Italy’s public sector is in the middle of a long-term digital transformation—moving citizen services online, modernizing legacy systems, and strengthening national cyber resilience. That work increases exposure: broader attack surfaces, complex supply chains, and high-stakes data (identity, tax, healthcare, procurement). The leaders below sit at the intersection of technology, regulation, and public trust—building programs that keep essential services running while meeting evolving national and EU requirements.
Leonardo Borselli — CISO, Regione Toscana
Leonardo Borselli is the CISO for Regione Toscana, bringing decades of public-sector technology leadership to regional cybersecurity. His background includes long-term IT management within the regional administration, followed by a dedicated period as Data Protection Officer (DPO) before taking on the CISO role. This combination positions him well to align cybersecurity with data protection obligations, governance, and the realities of large-scale public service delivery.
Agnese Arfuso — Responsabile della Sicurezza delle Informazioni (Chief Information Security Officer – CISO), INVA S.p.A.
Agnese Arfuso serves as CISO at INVA S.p.A. (Informatica Valle d’Aosta), an in-house public-sector technology provider supporting local public administration. Her remit blends information security leadership with integrated compliance and management systems—spanning quality, security, environment, business continuity, privacy, and regulatory governance. She also carries responsibilities tied to anti-corruption prevention and oversight support, reflecting how cybersecurity leadership in government-adjacent entities often extends into broader institutional risk and compliance.
Mario Ettorre — Chief Innovation and Information Security Officer, Invitalia
Mario Ettorre holds a dual innovation and security leadership role at Invitalia. With extensive experience in data and analytics solution leadership, he brings a strong “innovation-to-delivery” lens to information security—especially relevant for public-sector organizations adopting AI, analytics, and digital platforms. His progression from CTO/CIO/CDAO responsibilities into CISO—and now Chief Innovation and Information Security Officer—signals a strategy where cybersecurity is treated as an enabler of modern public services, not merely a control function.
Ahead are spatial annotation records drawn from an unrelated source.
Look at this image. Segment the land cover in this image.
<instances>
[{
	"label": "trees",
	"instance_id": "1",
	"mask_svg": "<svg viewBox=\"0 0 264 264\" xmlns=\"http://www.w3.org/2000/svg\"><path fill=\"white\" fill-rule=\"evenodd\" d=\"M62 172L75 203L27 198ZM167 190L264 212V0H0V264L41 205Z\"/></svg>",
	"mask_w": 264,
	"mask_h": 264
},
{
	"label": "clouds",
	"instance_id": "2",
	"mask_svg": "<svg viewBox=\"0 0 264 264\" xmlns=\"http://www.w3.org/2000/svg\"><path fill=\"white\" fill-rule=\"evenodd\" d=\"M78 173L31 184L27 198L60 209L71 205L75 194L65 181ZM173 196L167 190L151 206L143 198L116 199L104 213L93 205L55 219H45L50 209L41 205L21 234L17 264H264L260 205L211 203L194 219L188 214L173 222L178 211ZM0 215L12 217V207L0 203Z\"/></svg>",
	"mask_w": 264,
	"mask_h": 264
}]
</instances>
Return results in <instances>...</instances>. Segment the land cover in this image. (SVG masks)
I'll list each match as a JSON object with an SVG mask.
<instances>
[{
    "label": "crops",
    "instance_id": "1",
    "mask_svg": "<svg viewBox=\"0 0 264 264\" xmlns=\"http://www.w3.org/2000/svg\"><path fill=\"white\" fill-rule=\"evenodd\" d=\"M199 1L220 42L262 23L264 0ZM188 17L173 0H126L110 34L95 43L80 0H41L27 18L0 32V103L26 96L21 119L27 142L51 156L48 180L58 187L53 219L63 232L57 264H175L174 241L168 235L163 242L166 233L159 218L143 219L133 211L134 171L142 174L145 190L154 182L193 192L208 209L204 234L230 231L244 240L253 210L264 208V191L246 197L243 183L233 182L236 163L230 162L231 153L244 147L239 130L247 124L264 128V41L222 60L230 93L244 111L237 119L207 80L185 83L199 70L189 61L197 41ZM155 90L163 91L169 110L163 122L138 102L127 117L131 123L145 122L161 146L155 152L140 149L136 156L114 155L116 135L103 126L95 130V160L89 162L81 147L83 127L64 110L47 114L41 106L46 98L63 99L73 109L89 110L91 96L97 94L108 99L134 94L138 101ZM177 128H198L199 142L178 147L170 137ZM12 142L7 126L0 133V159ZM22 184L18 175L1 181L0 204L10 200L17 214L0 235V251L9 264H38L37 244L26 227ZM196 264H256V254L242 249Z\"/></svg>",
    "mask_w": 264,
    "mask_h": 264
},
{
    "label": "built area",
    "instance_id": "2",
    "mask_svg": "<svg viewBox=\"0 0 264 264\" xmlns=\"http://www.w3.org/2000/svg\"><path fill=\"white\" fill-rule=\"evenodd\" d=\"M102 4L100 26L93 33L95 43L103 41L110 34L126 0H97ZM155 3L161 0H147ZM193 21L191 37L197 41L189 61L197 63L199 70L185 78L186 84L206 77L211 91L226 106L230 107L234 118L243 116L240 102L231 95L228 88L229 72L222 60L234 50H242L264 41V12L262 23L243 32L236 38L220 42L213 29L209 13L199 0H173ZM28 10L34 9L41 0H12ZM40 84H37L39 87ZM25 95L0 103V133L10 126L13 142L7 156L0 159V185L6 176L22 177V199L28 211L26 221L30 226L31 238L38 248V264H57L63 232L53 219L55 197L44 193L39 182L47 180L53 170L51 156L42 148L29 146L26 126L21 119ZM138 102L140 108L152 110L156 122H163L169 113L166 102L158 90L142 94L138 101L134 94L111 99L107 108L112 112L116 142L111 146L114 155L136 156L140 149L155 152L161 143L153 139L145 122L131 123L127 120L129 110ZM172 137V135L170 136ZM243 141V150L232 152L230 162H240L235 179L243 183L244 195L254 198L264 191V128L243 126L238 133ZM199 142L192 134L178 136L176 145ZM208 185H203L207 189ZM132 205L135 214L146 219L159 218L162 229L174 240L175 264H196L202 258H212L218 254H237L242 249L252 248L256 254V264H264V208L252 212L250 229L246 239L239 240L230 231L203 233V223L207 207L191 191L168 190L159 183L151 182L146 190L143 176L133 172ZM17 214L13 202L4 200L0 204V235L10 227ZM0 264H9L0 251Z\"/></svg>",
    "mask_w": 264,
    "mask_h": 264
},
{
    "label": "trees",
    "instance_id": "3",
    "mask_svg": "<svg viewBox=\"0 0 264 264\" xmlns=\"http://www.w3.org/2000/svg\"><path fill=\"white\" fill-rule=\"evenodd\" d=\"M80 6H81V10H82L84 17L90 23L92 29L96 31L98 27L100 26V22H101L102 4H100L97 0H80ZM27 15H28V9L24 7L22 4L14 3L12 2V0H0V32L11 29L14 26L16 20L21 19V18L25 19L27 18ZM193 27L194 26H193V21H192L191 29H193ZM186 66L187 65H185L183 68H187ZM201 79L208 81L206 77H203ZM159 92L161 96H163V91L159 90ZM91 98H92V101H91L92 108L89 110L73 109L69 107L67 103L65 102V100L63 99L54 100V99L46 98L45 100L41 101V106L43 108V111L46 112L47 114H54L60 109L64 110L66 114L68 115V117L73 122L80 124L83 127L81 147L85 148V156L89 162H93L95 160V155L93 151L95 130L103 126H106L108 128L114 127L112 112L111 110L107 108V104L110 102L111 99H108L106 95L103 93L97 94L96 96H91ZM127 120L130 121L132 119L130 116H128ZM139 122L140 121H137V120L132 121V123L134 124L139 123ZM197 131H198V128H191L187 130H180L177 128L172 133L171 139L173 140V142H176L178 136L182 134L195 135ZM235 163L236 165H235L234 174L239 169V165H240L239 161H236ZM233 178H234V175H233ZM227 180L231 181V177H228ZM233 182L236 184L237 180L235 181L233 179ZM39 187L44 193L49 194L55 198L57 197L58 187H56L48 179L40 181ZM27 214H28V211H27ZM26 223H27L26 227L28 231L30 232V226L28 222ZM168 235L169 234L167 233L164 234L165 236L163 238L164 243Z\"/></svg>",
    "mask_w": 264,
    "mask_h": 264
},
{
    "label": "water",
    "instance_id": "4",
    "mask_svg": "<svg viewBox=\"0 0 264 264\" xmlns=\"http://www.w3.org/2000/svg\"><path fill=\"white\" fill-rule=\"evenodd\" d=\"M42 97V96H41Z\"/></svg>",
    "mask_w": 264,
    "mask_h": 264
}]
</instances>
Claudio Ciccotelli — Head of National Cybersecurity Perimeter Division – Regulatory Directorate, Agenzia per la Cybersicurezza Nazionale
Claudio Ciccotelli leads the National Cybersecurity Perimeter Division within ACN’s Regulatory Directorate. His work sits at the core of Italy’s national approach to protecting strategically important digital assets and essential services. With experience spanning government roles and research in cyber intelligence and information security, he represents a policy-and-implementation bridge—helping shape regulatory direction while ensuring it can function in real-world environments across public and private critical sectors.
Antonio Iossa — Chief Information Security Officer, Autorita Antitrust
Antonio Iossa is CISO at Autorita Antitrust, following a progression through cybersecurity and IT leadership roles across major public institutions. His background includes serving as a cybersecurity point of contact, IT Officer responsibilities, and earlier roles in ICT security governance and asset management. He also brings hands-on public-sector operational experience, including managing ICT projects and contracts in a complex environment (notably during the SARS-CoV-2 period), which strengthens his ability to balance compliance, service reliability, and incident readiness.
Driving Public Trust Through Cyber Resilience
What ties these leaders together is the reality of government cybersecurity: the mission isn’t just to secure systems—it’s to protect citizen trust and service continuity at scale. Whether operating at a regional level, within an in-house public technology provider, or at the national perimeter and regulatory layer, these CISOs and cyber leaders are shaping how Italy’s public administration withstands disruption while continuing to modernize.